━━━━━ Given passage ━━━━━
Racial discrimination in the Workplace Essay

Custom Student Mr. Teacher ENG 1001-04 22 July 2016

Racial discrimination in the Workplace

Racial discrimination has long been a problem in social history. The discrimination of ethnic minorities has been a controversial issue, existent in society, and workplaces for many years. The implementation of ethnic monitoring and positive discrimination in employment has increased the number of ethnic employees and gone a long way to mend the bridge of inequality which has burdened society for a long time.

Another method introduced to try and counter the racial inequality in employment is that of Affirmative Action. Affirmative action calls for minorities and women to be given special consideration in employment, education and contracting decisions, to increase their number in the workplace.

Affirmative action is a controversial issue which has been debated by many. In this essay I am going to look at the advantages and disadvantages of affirmative action and what affect it has on society. I will also debate whether I think affirmative action is a fair method to implement in organisations, and also whether it can be considered to be fair from a philosophical perspective.
━━━━━
» **Apply what you read**
1) From the essay on racial discrimination in the workplace, extract the passage between "Affirmative action is a controversial" and "a philosophical perspective.", inclusive.
2) According to the essay on racial discrimination in the workplace, which groups does affirmative action call to be given special consideration?
━━━━━ Data listing ━━━━━
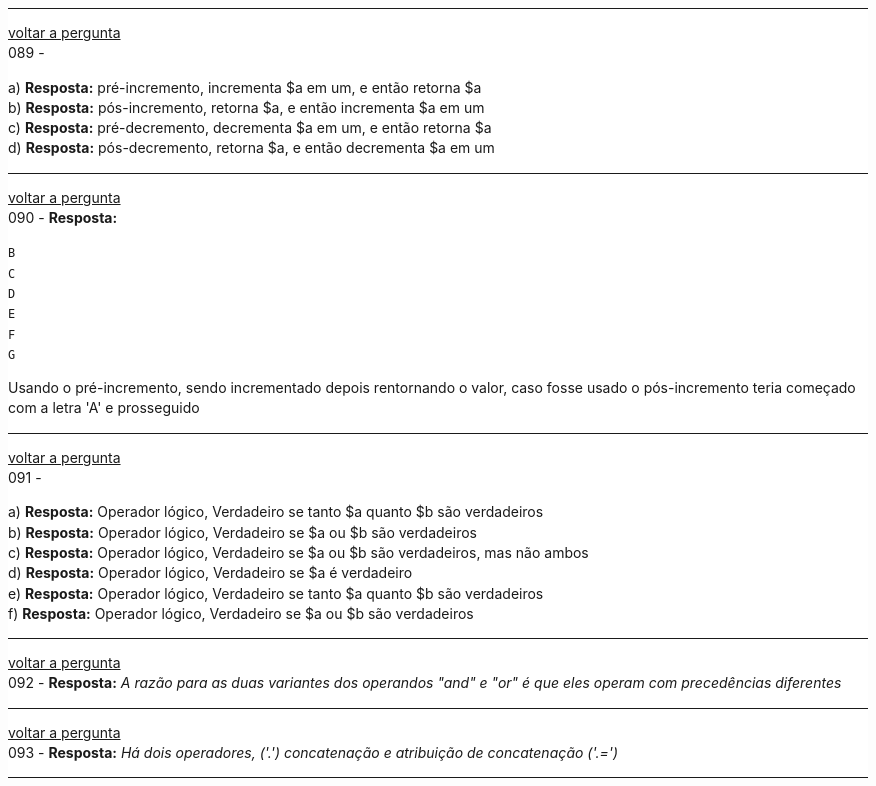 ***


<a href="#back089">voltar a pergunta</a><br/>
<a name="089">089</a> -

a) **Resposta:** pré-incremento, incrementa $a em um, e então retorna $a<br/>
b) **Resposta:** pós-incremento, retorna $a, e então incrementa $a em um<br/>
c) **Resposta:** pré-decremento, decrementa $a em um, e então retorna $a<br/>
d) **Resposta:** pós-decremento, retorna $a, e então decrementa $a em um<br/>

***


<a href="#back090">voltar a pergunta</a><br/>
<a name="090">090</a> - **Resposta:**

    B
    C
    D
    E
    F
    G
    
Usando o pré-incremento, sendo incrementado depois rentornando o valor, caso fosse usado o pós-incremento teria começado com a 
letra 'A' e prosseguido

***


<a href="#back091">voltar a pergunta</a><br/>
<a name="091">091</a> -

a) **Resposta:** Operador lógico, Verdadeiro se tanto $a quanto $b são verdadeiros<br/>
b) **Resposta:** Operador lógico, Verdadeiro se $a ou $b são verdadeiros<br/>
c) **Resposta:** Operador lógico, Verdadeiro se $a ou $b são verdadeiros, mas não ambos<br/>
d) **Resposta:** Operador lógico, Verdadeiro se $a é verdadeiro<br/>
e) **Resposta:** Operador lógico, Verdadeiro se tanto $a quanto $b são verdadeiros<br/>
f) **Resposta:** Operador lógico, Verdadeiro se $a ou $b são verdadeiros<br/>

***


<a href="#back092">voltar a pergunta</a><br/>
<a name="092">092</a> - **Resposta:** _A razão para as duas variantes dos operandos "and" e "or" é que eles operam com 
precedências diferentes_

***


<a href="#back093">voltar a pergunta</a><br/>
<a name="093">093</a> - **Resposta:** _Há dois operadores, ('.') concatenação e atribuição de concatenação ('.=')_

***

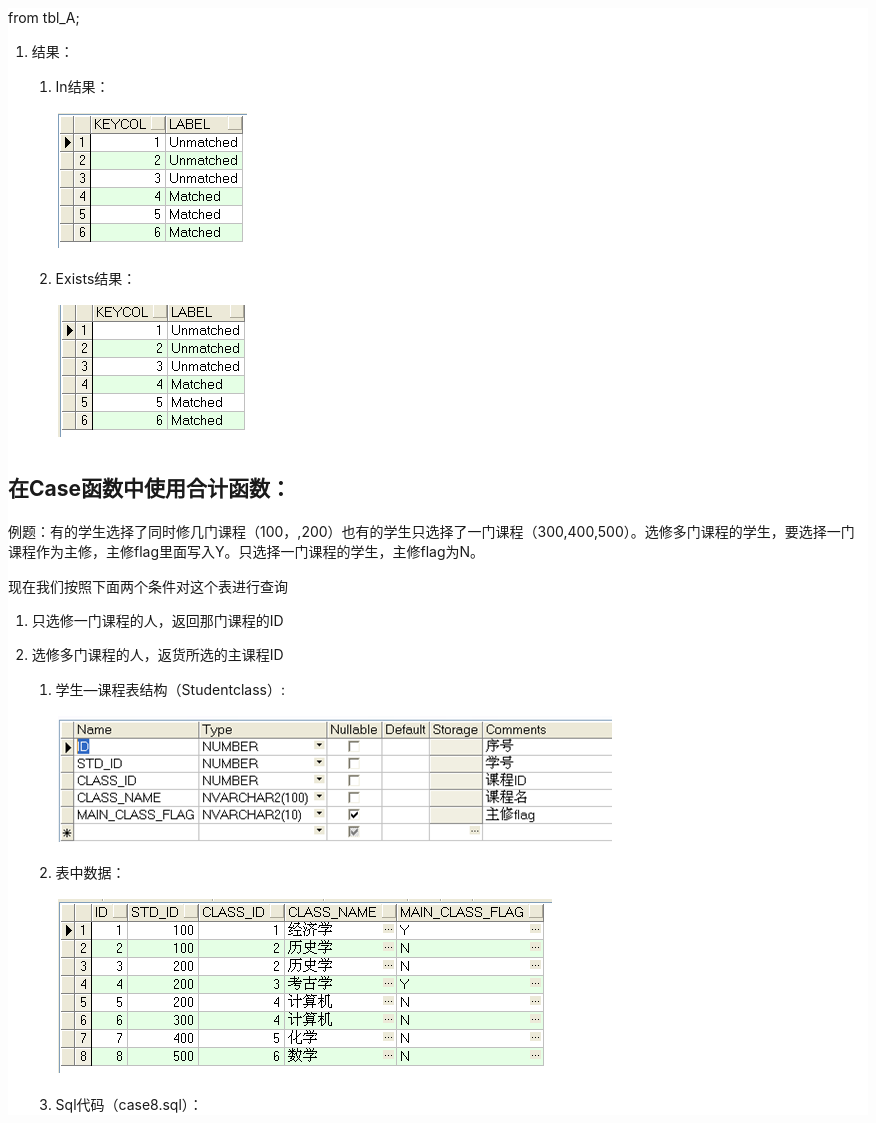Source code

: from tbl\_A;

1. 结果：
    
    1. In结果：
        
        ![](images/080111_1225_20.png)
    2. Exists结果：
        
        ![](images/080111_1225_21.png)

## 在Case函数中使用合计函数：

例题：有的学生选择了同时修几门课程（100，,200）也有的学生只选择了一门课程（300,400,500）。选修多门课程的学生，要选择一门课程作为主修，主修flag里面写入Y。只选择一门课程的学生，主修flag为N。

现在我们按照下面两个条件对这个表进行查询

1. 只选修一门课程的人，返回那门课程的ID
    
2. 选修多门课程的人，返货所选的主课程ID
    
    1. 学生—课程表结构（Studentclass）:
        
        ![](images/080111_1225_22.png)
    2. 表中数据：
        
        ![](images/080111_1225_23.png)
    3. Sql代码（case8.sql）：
━━━━━
━━━━━ Data listing ━━━━━
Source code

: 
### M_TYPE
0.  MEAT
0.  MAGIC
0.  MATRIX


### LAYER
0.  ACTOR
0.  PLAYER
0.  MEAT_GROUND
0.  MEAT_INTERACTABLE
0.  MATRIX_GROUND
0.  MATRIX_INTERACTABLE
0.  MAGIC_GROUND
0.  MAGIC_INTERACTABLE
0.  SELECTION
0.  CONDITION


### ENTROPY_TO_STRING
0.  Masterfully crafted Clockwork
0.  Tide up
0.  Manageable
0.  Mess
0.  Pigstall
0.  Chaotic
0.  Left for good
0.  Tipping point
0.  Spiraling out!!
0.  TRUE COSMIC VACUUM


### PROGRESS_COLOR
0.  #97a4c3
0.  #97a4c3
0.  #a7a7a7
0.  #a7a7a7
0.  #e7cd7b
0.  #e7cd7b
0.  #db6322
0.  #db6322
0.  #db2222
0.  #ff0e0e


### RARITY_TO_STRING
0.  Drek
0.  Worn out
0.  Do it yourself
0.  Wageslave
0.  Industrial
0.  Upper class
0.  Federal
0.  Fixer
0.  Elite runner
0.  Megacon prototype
━━━━━
━━━━━ Data listing ━━━━━
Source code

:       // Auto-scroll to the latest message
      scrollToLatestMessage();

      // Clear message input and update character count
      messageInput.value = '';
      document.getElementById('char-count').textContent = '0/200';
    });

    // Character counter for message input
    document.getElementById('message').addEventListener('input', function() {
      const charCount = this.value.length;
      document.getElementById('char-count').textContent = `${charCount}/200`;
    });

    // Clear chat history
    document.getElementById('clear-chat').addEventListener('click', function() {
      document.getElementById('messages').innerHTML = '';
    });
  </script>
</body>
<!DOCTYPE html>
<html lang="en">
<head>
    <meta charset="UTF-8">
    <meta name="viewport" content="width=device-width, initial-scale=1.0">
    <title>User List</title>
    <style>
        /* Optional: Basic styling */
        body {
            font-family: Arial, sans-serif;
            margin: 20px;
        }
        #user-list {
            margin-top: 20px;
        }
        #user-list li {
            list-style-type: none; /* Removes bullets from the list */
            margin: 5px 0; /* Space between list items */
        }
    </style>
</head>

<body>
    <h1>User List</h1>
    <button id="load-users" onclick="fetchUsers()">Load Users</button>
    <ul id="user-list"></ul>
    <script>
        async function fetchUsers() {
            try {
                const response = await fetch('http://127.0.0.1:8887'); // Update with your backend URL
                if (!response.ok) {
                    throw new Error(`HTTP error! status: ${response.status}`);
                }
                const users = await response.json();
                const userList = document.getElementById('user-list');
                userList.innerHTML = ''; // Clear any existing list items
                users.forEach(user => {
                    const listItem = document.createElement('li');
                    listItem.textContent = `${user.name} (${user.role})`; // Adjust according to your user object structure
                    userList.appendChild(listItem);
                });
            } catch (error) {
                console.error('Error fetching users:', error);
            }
━━━━━
» **Exercise results**
1)
Affirmative action is a controversial issue which has been debated by many. In this essay I am going to look at the advantages and disadvantages of affirmative action and what affect it has on society. I will also debate whether I think affirmative action is a fair method to implement in organisations, and also whether it can be considered to be fair from a philosophical perspective.

2) Minorities and women.